▶ SOURCE:
I belong to a clergy association. (What are you doing here? some of my Garden City colleagues query. What are you doing there? some of the anti-religious members of our Society ask.)

I've been a member for more than 20 years and by now there is only one person who has been associated for a longer time.

My schedule doesn't allow me to attend many meetings but I do manage to get to one or two during the year. Our Society hosted the December meeting where I did the presentation on raising a moral child.

That part was easy. More challenging was what came next. The meetings always end with lunch and the host minister gives the benediction. The problem is that Ethical Leaders don't do grace.

However, just a few weeks before, we had had our Thanksgiving celebration. Every once in a while, a literal-minded person will challenge me and say, Who do you thank when you don't believe in God? That's not a hard question at all. There are many things to be thankful for and many people to thank. So at our celebration we read our Thanksgiving grace composed more than a half century ago.

▶ DIRECTIVES:
A. In the essay about belonging to a clergy association, why was the part after the presentation on raising a moral child more challenging than the presentation itself?
B. Write the next part of the essay about belonging to a clergy association, picking up after its last sentence.

▶ SUPPLIED INFORMATION:
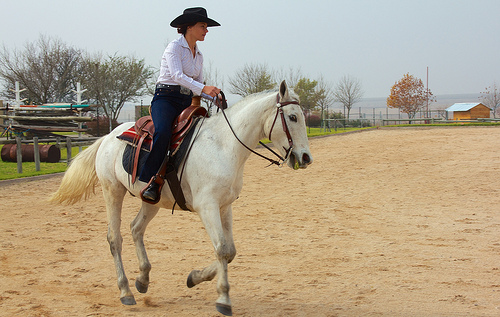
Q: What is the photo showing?
A: It is showing a field.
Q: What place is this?
A: It is a field.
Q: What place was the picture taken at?
A: It was taken at the field.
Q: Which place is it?
A: It is a field.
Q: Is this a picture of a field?
A: Yes, it is showing a field.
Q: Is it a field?
A: Yes, it is a field.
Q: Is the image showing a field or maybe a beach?
A: It is showing a field.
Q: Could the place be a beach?
A: No, it is a field.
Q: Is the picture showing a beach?
A: No, the picture is showing a field.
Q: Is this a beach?
A: No, it is a field.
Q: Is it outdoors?
A: Yes, it is outdoors.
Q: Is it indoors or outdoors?
A: It is outdoors.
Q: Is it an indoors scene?
A: No, it is outdoors.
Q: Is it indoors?
A: No, it is outdoors.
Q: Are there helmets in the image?
A: No, there are no helmets.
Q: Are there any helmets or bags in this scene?
A: No, there are no helmets or bags.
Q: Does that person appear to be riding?
A: Yes, the person is riding.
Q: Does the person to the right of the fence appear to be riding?
A: Yes, the person is riding.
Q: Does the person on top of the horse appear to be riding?
A: Yes, the person is riding.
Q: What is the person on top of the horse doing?
A: The person is riding.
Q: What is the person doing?
A: The person is riding.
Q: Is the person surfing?
A: No, the person is riding.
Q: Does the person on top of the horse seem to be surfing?
A: No, the person is riding.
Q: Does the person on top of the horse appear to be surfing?
A: No, the person is riding.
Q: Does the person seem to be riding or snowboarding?
A: The person is riding.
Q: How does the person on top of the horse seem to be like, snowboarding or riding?
A: The person is riding.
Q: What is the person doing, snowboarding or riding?
A: The person is riding.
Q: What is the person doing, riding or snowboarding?
A: The person is riding.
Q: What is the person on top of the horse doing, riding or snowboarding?
A: The person is riding.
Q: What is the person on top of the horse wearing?
A: The person is wearing jeans.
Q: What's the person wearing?
A: The person is wearing jeans.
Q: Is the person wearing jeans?
A: Yes, the person is wearing jeans.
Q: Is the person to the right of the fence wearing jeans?
A: Yes, the person is wearing jeans.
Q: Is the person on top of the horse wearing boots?
A: No, the person is wearing jeans.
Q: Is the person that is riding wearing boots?
A: No, the person is wearing jeans.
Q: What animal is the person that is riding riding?
A: The person is riding a horse.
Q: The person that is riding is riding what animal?
A: The person is riding a horse.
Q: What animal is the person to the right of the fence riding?
A: The person is riding a horse.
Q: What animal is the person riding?
A: The person is riding a horse.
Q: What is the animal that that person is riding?
A: The animal is a horse.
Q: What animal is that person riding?
A: The person is riding a horse.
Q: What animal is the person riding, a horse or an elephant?
A: The person is riding a horse.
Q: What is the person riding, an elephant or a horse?
A: The person is riding a horse.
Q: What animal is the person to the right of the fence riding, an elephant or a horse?
A: The person is riding a horse.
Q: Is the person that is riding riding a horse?
A: Yes, the person is riding a horse.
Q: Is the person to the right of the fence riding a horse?
A: Yes, the person is riding a horse.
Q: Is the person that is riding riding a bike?
A: No, the person is riding a horse.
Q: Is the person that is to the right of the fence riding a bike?
A: No, the person is riding a horse.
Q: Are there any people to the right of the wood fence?
A: Yes, there is a person to the right of the fence.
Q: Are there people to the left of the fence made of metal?
A: No, the person is to the right of the fence.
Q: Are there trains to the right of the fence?
A: No, there is a person to the right of the fence.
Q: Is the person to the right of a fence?
A: Yes, the person is to the right of a fence.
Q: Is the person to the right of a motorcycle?
A: No, the person is to the right of a fence.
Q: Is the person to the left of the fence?
A: No, the person is to the right of the fence.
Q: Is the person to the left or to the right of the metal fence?
A: The person is to the right of the fence.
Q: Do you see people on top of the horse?
A: Yes, there is a person on top of the horse.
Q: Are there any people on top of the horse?
A: Yes, there is a person on top of the horse.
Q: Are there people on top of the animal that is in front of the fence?
A: Yes, there is a person on top of the horse.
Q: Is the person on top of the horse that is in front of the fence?
A: Yes, the person is on top of the horse.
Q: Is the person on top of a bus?
A: No, the person is on top of the horse.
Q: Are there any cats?
A: No, there are no cats.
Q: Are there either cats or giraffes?
A: No, there are no cats or giraffes.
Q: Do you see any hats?
A: Yes, there is a hat.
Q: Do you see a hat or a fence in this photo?
A: Yes, there is a hat.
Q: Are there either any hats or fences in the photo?
A: Yes, there is a hat.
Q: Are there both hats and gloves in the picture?
A: No, there is a hat but no gloves.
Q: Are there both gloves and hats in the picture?
A: No, there is a hat but no gloves.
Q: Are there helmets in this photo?
A: No, there are no helmets.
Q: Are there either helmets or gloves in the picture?
A: No, there are no helmets or gloves.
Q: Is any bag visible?
A: No, there are no bags.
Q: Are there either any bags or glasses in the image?
A: No, there are no bags or glasses.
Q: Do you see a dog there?
A: No, there are no dogs.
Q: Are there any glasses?
A: No, there are no glasses.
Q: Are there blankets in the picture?
A: Yes, there is a blanket.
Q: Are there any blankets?
A: Yes, there is a blanket.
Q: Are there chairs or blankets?
A: Yes, there is a blanket.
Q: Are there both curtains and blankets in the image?
A: No, there is a blanket but no curtains.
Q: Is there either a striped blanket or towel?
A: Yes, there is a striped blanket.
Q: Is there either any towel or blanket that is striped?
A: Yes, the blanket is striped.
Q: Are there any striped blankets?
A: Yes, there is a striped blanket.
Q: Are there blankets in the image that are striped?
A: Yes, there is a blanket that is striped.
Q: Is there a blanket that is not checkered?
A: Yes, there is a striped blanket.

▶ ANSWERS TO THE TASKS:
A. The meetings always end with lunch, and the host minister gives the benediction. Since the Society was hosting, that duty fell to the writer, but Ethical Leaders don't do grace.

B.
So that's what I read before lunch. I made copies and passed it around. I asked everyone to take a moment to read it silently and then asked all who wanted to read along with me.

This was a big hit. In fact, three ministers asked for copies and the Garden City Cathedral plans to add it to their book of prayers.

This seems a fair turnaround. We have been borrowing some of their melodies for our songbook for years. This is how religions transform over time - borrowing from here and there, taking what fits, tossing away the worn.

One difference between us and other religions is that we are still building up our body of tradition and we are more willing to be experimental. This fits our nature. We aren't turned to the past as much as living in the present and facing

the future. Welcome to the New Year.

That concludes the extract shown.